After the devastation caused by the Indonesian forest fires of 2015, fire monitoring and prevention tools were upgraded and expanded. Primary forests and peatlands, such as the 150,000 acres covered by the Katingan Mentaya Project, were put under stronger protection.

Indonesia’s success in reducing deforestation is down to a combination of international, financial and domestic factors. By avoiding the impact of forest fires on local communities and public health, the country is working with innovative initiatives and companies that have alternative ways to protect the carbon-storing peatland forest areas.

Combatting deforestation must be supported by global stakeholders

While gains like this must be noticed and celebrated, they are nowhere near enough. And socio-political changes can very quickly undo any good work achieved – Brazil shows us that.

Up until recent years, Brazil was reducing deforestation in the Amazon by truly impressive amounts. This was down to a series of proven market and policy changes that can be seen in Indonesia today. However, with the onset of the Bolsanaro administration, things have slowed down.

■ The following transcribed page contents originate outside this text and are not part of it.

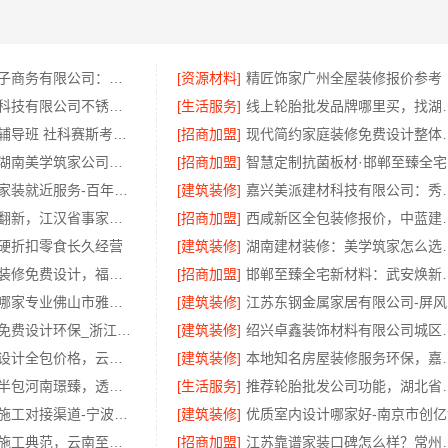
湖北省惠物电子商务有限公司：畅销生鲜食品软件功能
[资源材料]
精匠饰家广州全屋装修报价参考
江苏东钢金属科技有限公司不锈钢浴室柜厂家口碑如何
[生活服务]
线上轮胎批发品牌哪里
大连网上考研辅导班 社科赛斯考研专注考研20年
[招商加盟]
现代简约家庭装修免
售后质保完善湖南美学筑家公司软装配套，2小时响应更安心
[招商加盟]
智
苏州相城靠谱家装就近服务-百年豪庭
[建筑装修]
嘉兴美派建材科技有限
本地快装老房翻新，江汉省事家装口碑保障
[招商加盟]
西咸新区全包装修报价，中
硬折扣零食长久经营
[建筑装修]
湖南建材装修
现代简约家庭装修免费设计，福建尚艺空间新材料科技有限公司整体落地
[招商加盟]
邯郸至臻全宅新材料：
全包家装服务哪家专业佛山市雅居美家建筑装饰工程有限公司
[建筑装修]
江
本地毛坯装修免费设计环保_浙江臻美新型建材有限公司绿色施工
[建筑装修]
绍兴卓鑫装饰材料
云南家庭装修设计全包价格，云南至高新型建材有限公司透明计价
[建筑装修]
本地知名房屋装修服务
永城新房装修半包河南璟臻，透明报价无隐形消费
[生活服务]
推荐轮胎批发公司功能，湖
匠心施工家装施工对接渠道-宁波雅美和居建材科技有限公司
[建筑装修]
优质室内设计哪家好-南京市创亿
优秀全包装修施工典范，云南至高品质有保障
[招商加盟]
江苏靠谱家装口碑怎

Between 2019 and 2020, the Brazilian Amazon lost 15% more primary forest. The current Government has undone every positive change and has effectively destroyed law enforcement and environmental agencies that were previously doing so much good.

The global community must step up efforts to tackle deforestation. Governments should be able to receive diplomatic support and recognition for any successes in reducing emissions generated by forests. They should also be given financial assistance and investment funds, as well as innovative technical support to successfully recover from the pandemic in a way that will work not just for now, but for the future.